WHAT TO PRODUCE: To complete this task, print all the data below exactly but leave out the images.

Extracted page text data:
---*---
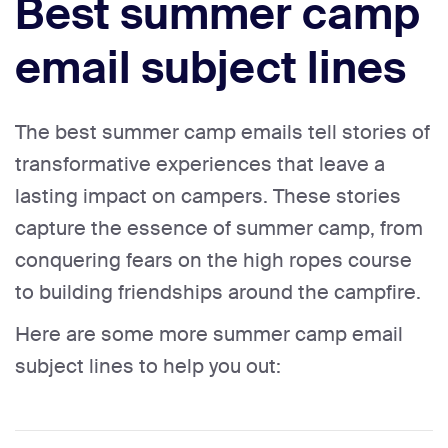
Best summer camp
email subject lines
The best summer camp emails tell stories of
transformative experiences that leave a
lasting impact on campers. These stories
capture the essence of summer camp, from
conquering fears on the high ropes course
to building friendships around the campfire.
Here are some more summer camp email
subject lines to help you out:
---*---
OUTPUT:
Best summer camp
email subject lines
The best summer camp emails tell stories of
transformative experiences that leave a
lasting impact on campers. These stories
capture the essence of summer camp, from
conquering fears on the high ropes course
to building friendships around the campfire.
Here are some more summer camp email
subject lines to help you out:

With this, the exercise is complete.